━━━ Material shown ━━━

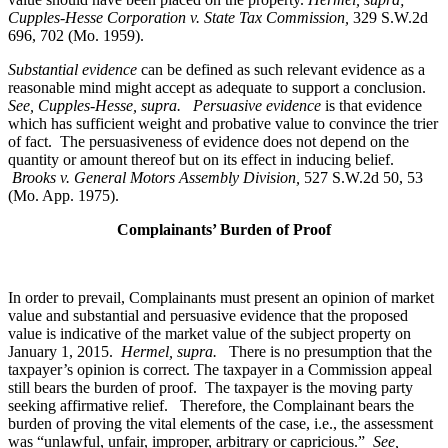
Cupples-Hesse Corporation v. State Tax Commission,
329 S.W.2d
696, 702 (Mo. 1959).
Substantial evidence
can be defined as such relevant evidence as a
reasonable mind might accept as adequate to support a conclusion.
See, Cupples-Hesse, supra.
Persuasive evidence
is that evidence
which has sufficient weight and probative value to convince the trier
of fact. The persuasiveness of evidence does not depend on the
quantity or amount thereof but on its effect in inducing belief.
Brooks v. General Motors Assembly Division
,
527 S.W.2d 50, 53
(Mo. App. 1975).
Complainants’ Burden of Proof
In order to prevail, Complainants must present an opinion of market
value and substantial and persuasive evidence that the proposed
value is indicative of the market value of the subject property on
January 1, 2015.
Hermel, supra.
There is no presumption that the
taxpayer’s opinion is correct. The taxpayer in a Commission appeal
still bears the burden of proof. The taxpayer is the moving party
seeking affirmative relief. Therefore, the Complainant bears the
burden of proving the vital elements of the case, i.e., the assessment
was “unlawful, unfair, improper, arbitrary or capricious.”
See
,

━━━

• **Try it**
Above are the records; from them, give again exactly the lines from the one containing "(Mo. App. 1975)." to the one containing "There is no presumption that the", both lines included, and nothing more.

• **Response**
(Mo. App. 1975).
Complainants’ Burden of Proof
In order to prevail, Complainants must present an opinion of market
value and substantial and persuasive evidence that the proposed
value is indicative of the market value of the subject property on
January 1, 2015.
Hermel, supra.
There is no presumption that the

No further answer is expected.